18 de outubro de 2016

O impacto dos cruzeiros nas cidades que visitam

A indústria de cruzeiros tende a provocar respostas fortes, alguns a favor e – como se vê pelos recentes protestos em Veneza – outros, frontalmente, contra.
Por um lado, temos os devotos, que descrevem os cruzeiros que já fizeram, como a opção de férias preferida, que têm as suas linhas de cruzeiro, navios e, até, mesmo os seus capitães favoritos. Nada poderá dissuadir estes fãs ardorosos da sua viagem anual – alguns, dos quais, embarcam durante20 ou mais dias, por ano. Em 2014, a Cruise Lines International Association anunciou que dois terços dos passageiros eram repetentes. Por outro lado, muitas pessoas e organizações apresentam-se, ferozmente, contra a indústria, as suas políticas de emprego, o seu currículo na gestão ambiental, a opacidade dos seus regimes de tributação e o impacto do sobredimensionamento dos actuais navios nos seus portos de escala.
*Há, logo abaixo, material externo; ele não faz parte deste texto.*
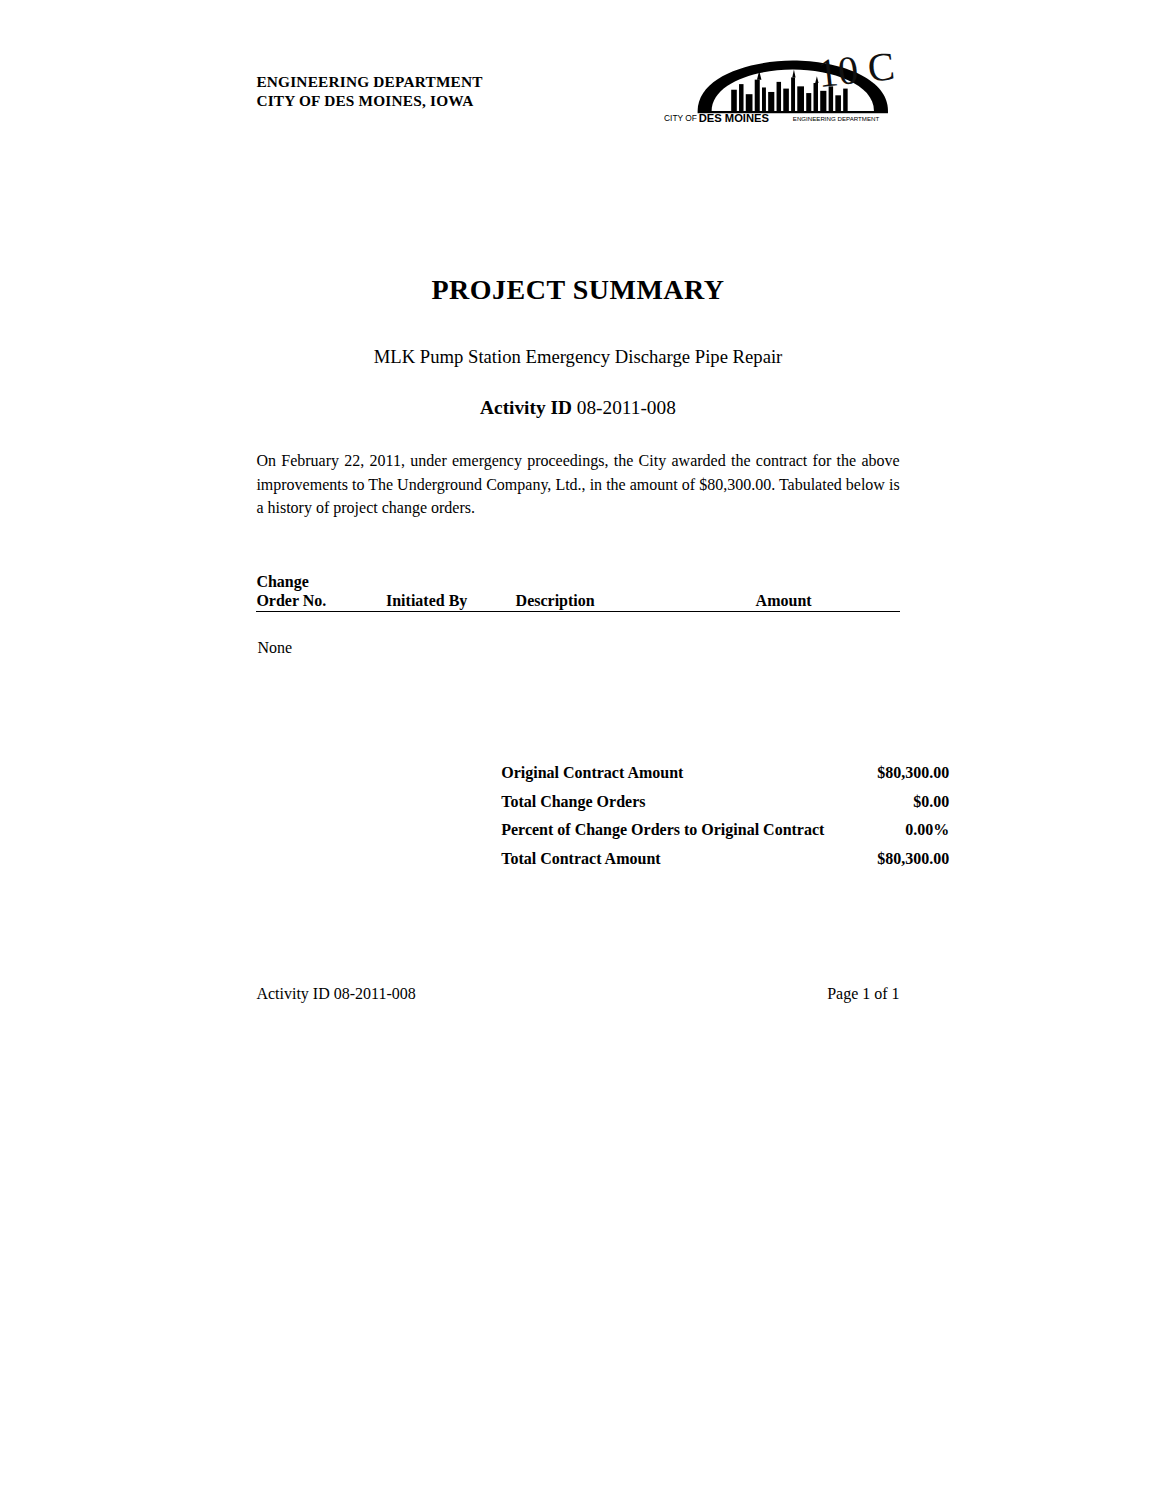ENGINEERING DEPARTMENT
CITY OF DES MOINES, IOWA
10 C
CITY OF DES MOINES ENGINEERING DEPARTMENT
PROJECT SUMMARY
MLK Pump Station Emergency Discharge Pipe Repair
Activity ID 08-2011-008
On February 22, 2011, under emergency proceedings, the City awarded the contract for the above improvements to The Underground Company, Ltd., in the amount of $80,300.00. Tabulated below is a history of project change orders.
| Change Order No. | Initiated By | Description | Amount |
| --- | --- | --- | --- |
| None |
| Original Contract Amount | $80,300.00 |
| Total Change Orders | $0.00 |
| Percent of Change Orders to Original Contract | 0.00% |
| Total Contract Amount | $80,300.00 |
Activity ID 08-2011-008 Page 1 of 1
No recente protesto em Veneza, os moradores desceram até à água do canal, para protestarem contra os enormes navios de cruzeiro que entram na cidade, através do Grande Canal. Este protesto encerra muitas das críticas contra a indústria, especialmente as linhas com navios capazes de transportar 6.000, ou mais, passageiros e tripulantes.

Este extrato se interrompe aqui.